____ Data provided
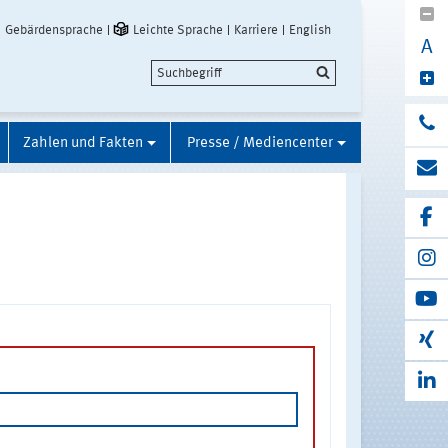
Gebärdensprache
Leichte Sprache
Karriere
English
A
Zahlen und Fakten
Presse / Mediencenter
________
● Task details
Your reply must contain each entry exactly as written and no pictures.

● Written reply
Gebärdensprache
Leichte Sprache
Karriere
English
A
Zahlen und Fakten
Presse / Mediencenter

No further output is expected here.